Japan is a must-visit destination loved for its contemporary culture mixed with thriving traditions. To experience this unique blend of the old and the new, millions of tourists flock to Kyoto each year, Japan's former capital. Kyoto is just a two-hour shinkansen (bullet train) ride from Tokyo but has a personality all its own, with its famous ancient temples, stunning natural scenery, and a comforting slower pace.

Unfortunately, the droves of visitors in recent years are contributing to overtourism, a problem Kyoto has struggled to manage. But that might be changing in 2024 after the city's new mayor, Koji Matsui, vowed to crack down on the crowds and as new restrictions are put in place in the popular neighborhood of Gion.

Gion is renowned for its geisha, and tourists have been known to loiter around the area — and even scream and push other pedestrians — in an attempt to catch a glimpse of the powder-faced hostesses. Now, Kyoto is barring tourists from entering certain alleyways frequented by geisha. Isokazu Ota, a local district official, told AP News, "We are going to put up signs in April that tell tourists to stay out of our private streets." Those who don't obey the order will be fined 10,000 yen, or about $65.

Geisha have long been harassed by tourists

Geisha are considered an icon of Japanese culture, especially by outsiders who have only seen geisha in movies or pictures. However, it's a common mistake to assume these working women are similar to a Disney World character, available to mingle with the tourists and snap selfies beside. This misconception has created an atmosphere where geisha are often on the receiving end of harassment, sometimes from tourists who simply aren't familiar with the local customs.

Gion began taking measures to protect geisha in 2019 when the local government placed no-photography signs on private streets and sent messages to tourists' phones reminding them to not photograph geisha without their permission.

At its core, Japan is a country that cherishes privacy, where people often avoid sharing their faces even on their personal social media channels. Geisha, too, tend to share these values. A geisha named Kiku told CNN, "[A]ll the attention can be bothersome at times, as geisha are only human and not objects. So we would appreciate our privacy being respected by not having our photo taken when we are walking with a guest or aren't on the way to work."

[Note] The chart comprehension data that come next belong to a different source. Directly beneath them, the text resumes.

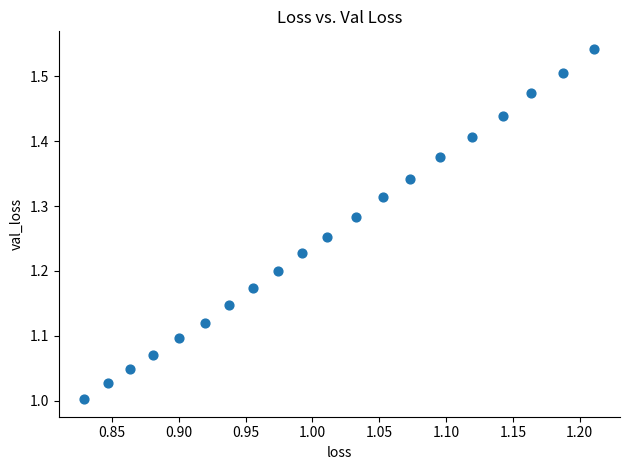

What is the range of X values (max minus min)?

0.4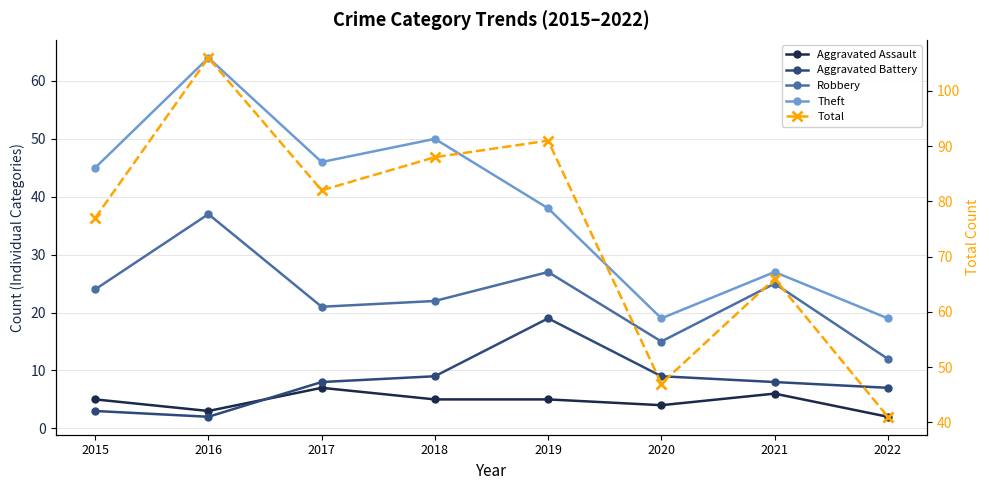

Reading left to right, transcribe all the data shown in this chart.

Aggravated Assault: 2015=5	2016=3	2017=7	2018=5	2019=5	2020=4	2021=6	2022=2
Aggravated Battery: 2015=3	2016=2	2017=8	2018=9	2019=19	2020=9	2021=8	2022=7
Robbery: 2015=24	2016=37	2017=21	2018=22	2019=27	2020=15	2021=25	2022=12
Theft: 2015=45	2016=64	2017=46	2018=50	2019=38	2020=19	2021=27	2022=19
Total: 2015=77	2016=106	2017=82	2018=88	2019=91	2020=47	2021=66	2022=41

How to behave when visiting Kyoto

It's important to be a considerate tourist when visiting Japan, and Kyoto's Gion district is no exception. If you visit the neighborhood and run into a geisha, consider yourself lucky — and then be sure to remain courteous. Don't enter private streets where guests are banned, and avoid the temptation to follow the hostess or snap photos. Instead, consider booking a private geisha show through a travel agency or tour guide (but note that the experience can be pricey!).

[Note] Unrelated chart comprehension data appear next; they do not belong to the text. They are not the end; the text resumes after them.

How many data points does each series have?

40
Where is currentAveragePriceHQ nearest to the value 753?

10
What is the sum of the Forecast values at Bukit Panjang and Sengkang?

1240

There are other rules and customs to be aware of when exploring Kyoto. For instance, it's generally frowned upon to walk while eating, even if you grab food from a street food stand. Before strolling around with a stick of dango (a Japanese dumpling), look for signs forbidding walking while eating or ask the food vendor where you should enjoy your treat.

Finally, though it might seem obvious, don't vandalize famous sites (or anything else, for that matter). In 2018, over 100 bamboo stalks in Kyoto's Arashiyama Bamboo Forest were found to have been damaged, mostly by tourists carving their names or initials in the plants. In 2023, a teenaged tourist also made headlines after scratching his name in a temple pillar in the nearby city of Nara. The temple swiftly responded with a sign reminding visitors that they may be punished for acts of vandalism.